Tuesday, December 17, 2019
My Washington Times Review Of Nelson DeMille and Alex DeMille's 'The Deserter'
The Washington Times published my review of The Deserter.
Inspired by the strange case of Bowe Bergdahl, the U.S. Army sergeant who deserted his post in Afghanistan in 2009 and was subsequently captured by the Taliban and held captive until 2014, ”The Deserter” is a thriller about a U.S. Army officer who also deserts his post in Afghanistan and is held captive by the Taliban.
But the fictional Capt. Kyle Mercer is different in many ways from the real deserter. Mercer is an elite special operator who kills and beheads his captors on video and then looks into the camera and resigns his Army commission. Mercer resembles more the renegade Col. Kurtz character in Francis Ford Coppola’s film “Apocalypse Now” than the oddball Bergdahl.
In Nelson DeMille and Alex DeMille’s “The Deserter” two U.S. Army Criminal Investigation Division (CID) investigators are assigned the task of finding and bringing to justice the deserter, who has been identified as living in Venezuela. The two investigators are Chief Warrant Officer Scott Brodie and Chief Warrant Officer Maggie Taylor.
“Brodie tried to recall what he knew about this case. Captain Kyle Mercer had been a member of the 1st Special Forces Operational Detachment — Delta, more famously known as Delta Force.

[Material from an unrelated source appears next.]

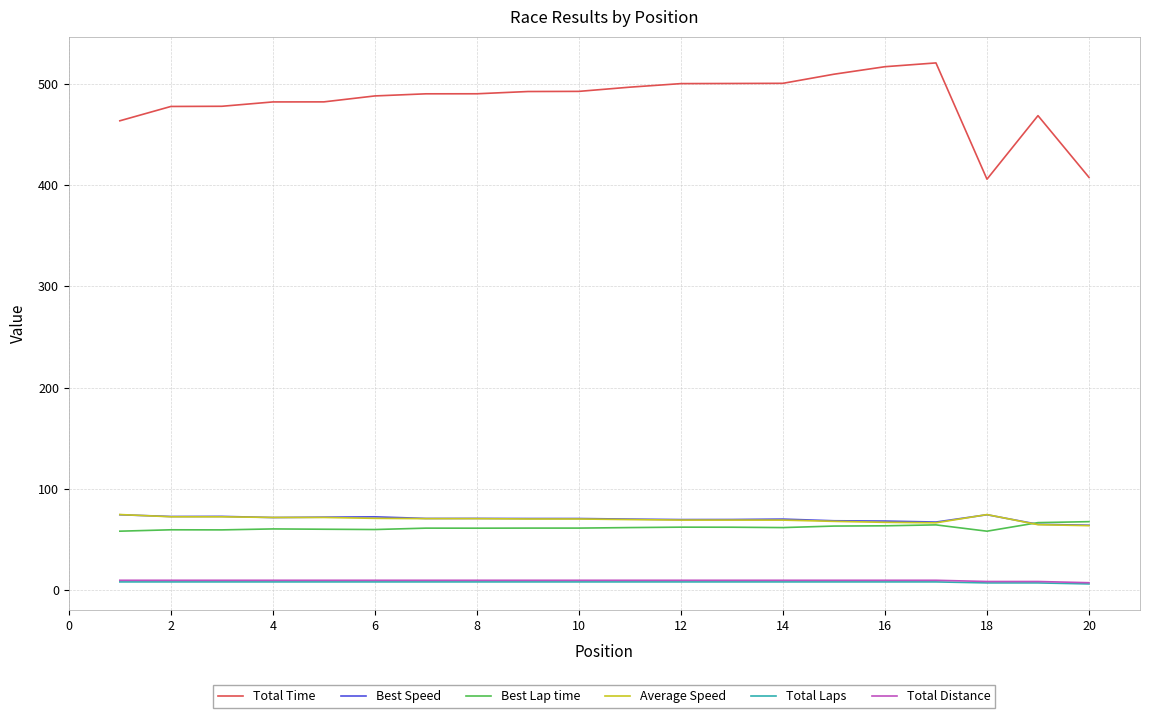

What is the maximum value for Total Time?

520.7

He was the elite of the elite, one of the most potent weapons in the military’s arsenal, and the tip of the spear in the counterinsurgency campaign against the Taliban in Afghanistan,” the authors write.

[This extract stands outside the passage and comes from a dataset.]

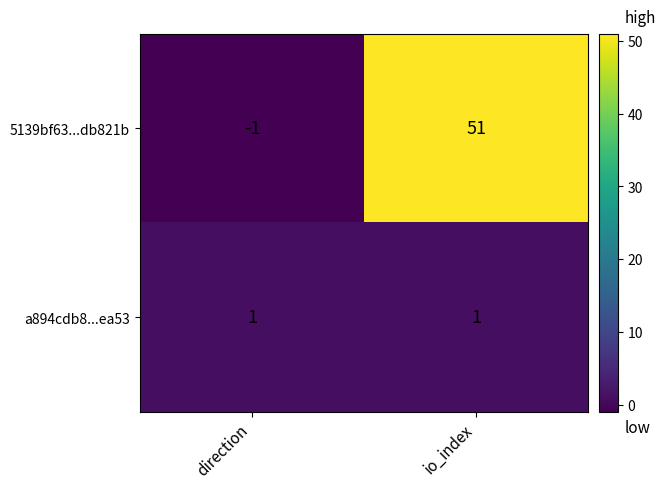

At how many categories does at least one series exceed 49?

1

“One night three years earlier, while stationed with a small team at a remote combat outpost in the rugged Hindu Kush, he walked off. According to his teammates, Captain Mercer must have left sometime after midnight. He took all his field gear with him, along with night vision goggles and his M4 rifle, but no one had actually seen him leave the outpost, and no one noticed he was missing until first light. Conclusion: He deserted.
“Desertion is rare. Desertion in a war zone like Afghanistan even rarer. And desertion in a war zone by an officer in an elite unit, unheard of.”
The desertion of Capt. Mercer is a mystery, a public relations nightmare and a major security risk, as he possessed in his head highly classified information about counterinsurgency operations. Capt. Mercer was a highly trained, experienced and well-regarded officer. All his teammates described him as a capable, competent, and brave commanding officer. Why a man like Capt. Mercer would desert is a mystery to the investigators.
“Captain Mercer was an enigma even before he walked off in the night into a rugged mountain range in one most dangerous and godforsaken corners of the earth,” Nelson DeMille and his son Alex DeMille tell us.